Requirement => For the listing below, show each line that includes the string "throw".

Data for this exercise =>
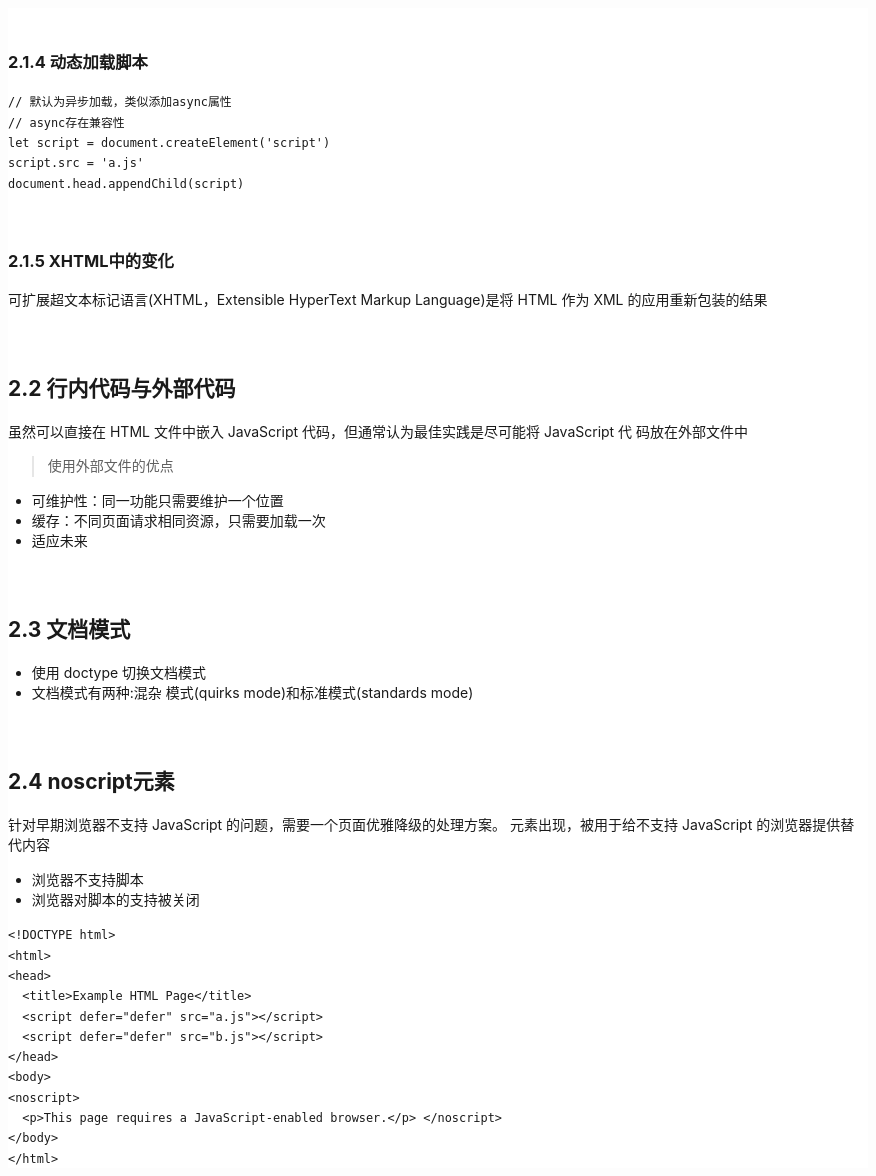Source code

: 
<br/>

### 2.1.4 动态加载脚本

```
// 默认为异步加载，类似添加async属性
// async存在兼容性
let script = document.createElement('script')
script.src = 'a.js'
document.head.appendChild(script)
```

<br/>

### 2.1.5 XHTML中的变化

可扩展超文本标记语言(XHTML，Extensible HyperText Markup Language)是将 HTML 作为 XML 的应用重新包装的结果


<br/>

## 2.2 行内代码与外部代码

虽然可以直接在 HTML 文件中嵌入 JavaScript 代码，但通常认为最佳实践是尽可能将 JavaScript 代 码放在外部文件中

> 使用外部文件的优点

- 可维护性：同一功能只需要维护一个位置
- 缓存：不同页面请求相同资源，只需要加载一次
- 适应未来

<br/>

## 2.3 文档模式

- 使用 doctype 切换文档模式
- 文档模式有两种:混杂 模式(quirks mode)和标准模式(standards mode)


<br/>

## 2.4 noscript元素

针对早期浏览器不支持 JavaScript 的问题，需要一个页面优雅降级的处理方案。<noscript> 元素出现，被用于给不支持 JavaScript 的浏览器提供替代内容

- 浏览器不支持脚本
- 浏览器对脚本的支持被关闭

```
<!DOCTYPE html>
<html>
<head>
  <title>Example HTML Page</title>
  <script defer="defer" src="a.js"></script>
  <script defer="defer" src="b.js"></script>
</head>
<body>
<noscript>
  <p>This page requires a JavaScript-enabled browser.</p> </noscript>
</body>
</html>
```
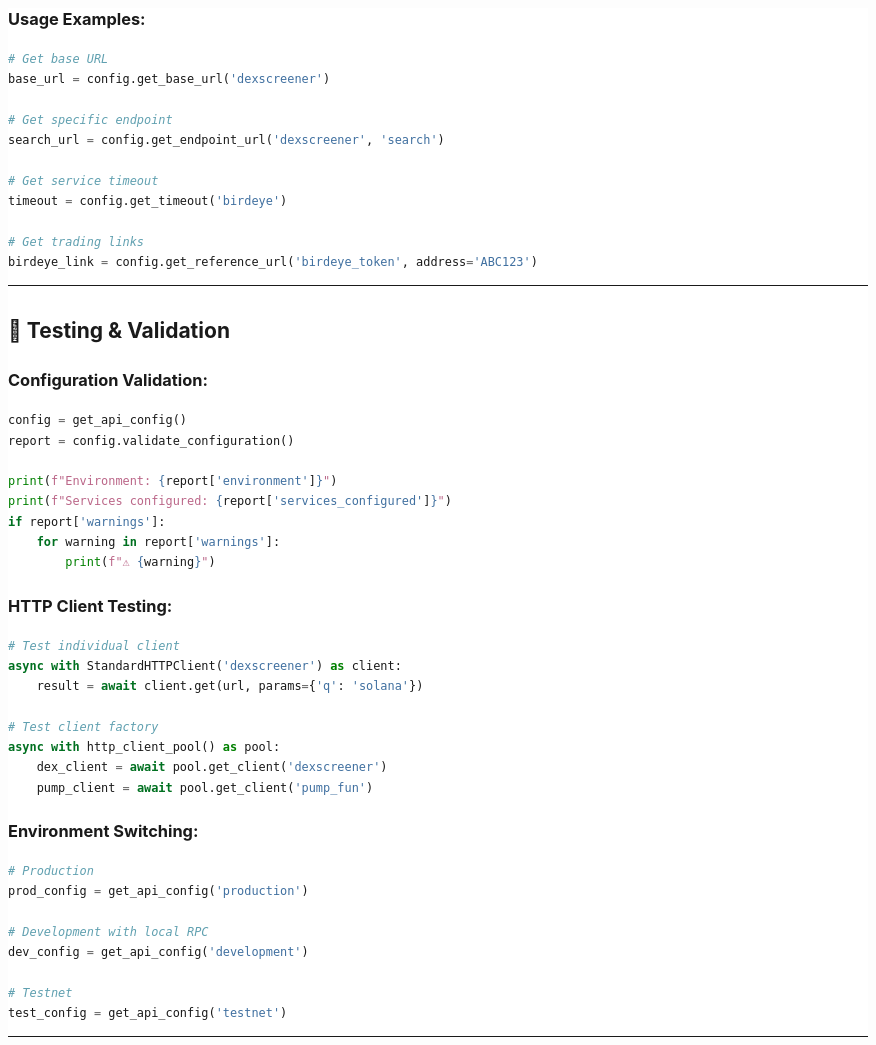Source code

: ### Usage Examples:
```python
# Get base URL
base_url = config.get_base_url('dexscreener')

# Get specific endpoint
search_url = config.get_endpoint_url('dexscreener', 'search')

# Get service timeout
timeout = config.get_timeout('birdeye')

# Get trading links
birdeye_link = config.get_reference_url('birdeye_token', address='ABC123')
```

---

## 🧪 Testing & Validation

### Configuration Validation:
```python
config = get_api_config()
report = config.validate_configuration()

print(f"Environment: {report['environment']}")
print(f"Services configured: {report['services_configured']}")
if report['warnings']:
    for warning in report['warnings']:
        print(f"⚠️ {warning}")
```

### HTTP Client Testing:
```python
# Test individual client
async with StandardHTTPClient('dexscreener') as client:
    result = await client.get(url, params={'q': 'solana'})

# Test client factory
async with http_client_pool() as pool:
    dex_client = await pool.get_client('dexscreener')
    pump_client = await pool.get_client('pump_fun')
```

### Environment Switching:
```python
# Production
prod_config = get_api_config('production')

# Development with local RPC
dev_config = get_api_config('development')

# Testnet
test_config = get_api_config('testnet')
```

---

--

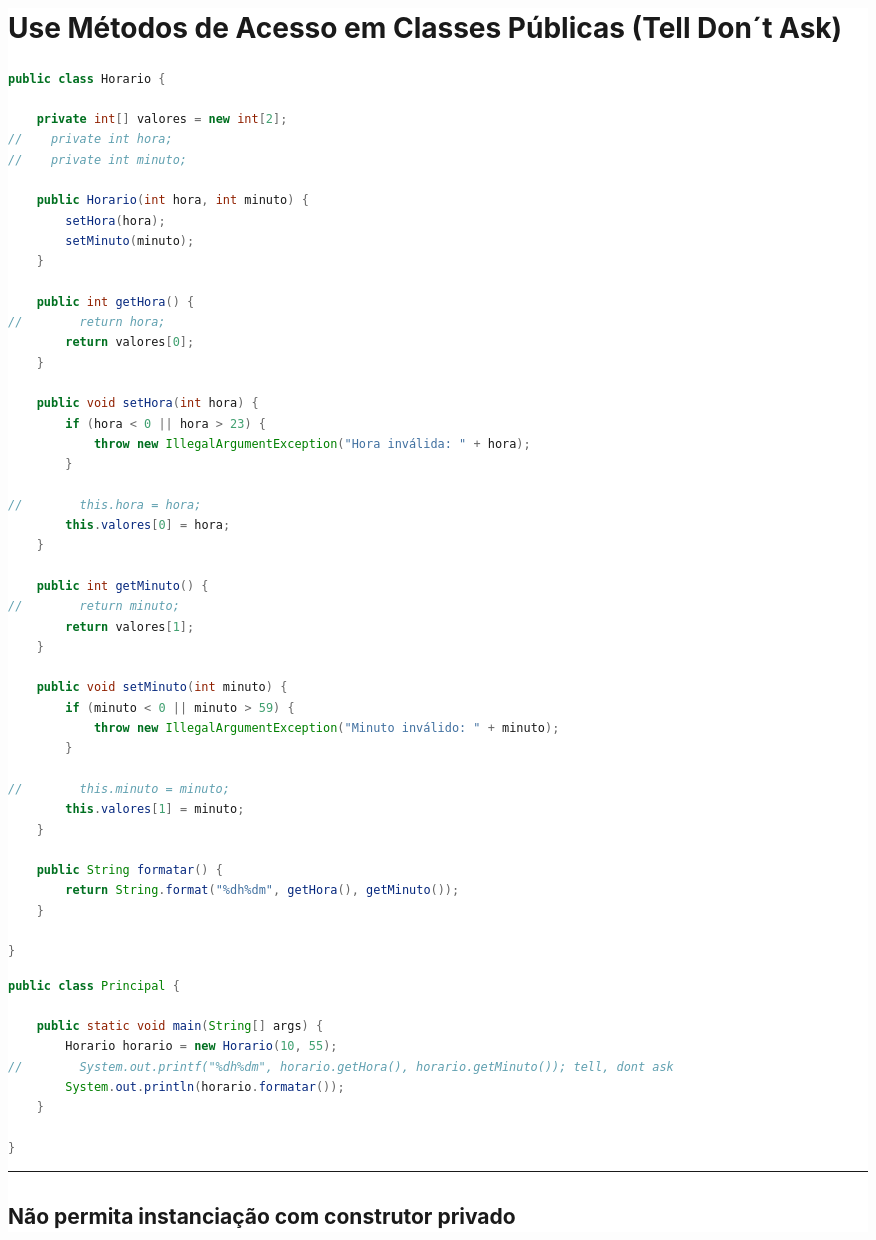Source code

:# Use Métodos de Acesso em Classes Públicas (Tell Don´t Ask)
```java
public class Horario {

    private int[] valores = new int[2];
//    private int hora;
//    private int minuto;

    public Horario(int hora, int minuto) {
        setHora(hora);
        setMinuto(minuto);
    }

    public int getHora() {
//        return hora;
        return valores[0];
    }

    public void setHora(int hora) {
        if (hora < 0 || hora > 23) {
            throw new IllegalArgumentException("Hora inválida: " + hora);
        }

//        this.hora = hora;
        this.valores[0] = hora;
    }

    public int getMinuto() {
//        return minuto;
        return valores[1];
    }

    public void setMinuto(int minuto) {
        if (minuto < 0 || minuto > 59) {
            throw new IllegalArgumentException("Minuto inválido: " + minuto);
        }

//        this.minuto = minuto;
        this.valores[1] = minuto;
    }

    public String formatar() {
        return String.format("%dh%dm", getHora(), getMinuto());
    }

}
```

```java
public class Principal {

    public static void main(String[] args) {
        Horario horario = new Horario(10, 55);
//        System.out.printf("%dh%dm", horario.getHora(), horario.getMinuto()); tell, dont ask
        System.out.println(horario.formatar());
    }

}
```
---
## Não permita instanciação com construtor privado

Response area =>
            throw new IllegalArgumentException("Hora inválida: " + hora);
            throw new IllegalArgumentException("Minuto inválido: " + minuto);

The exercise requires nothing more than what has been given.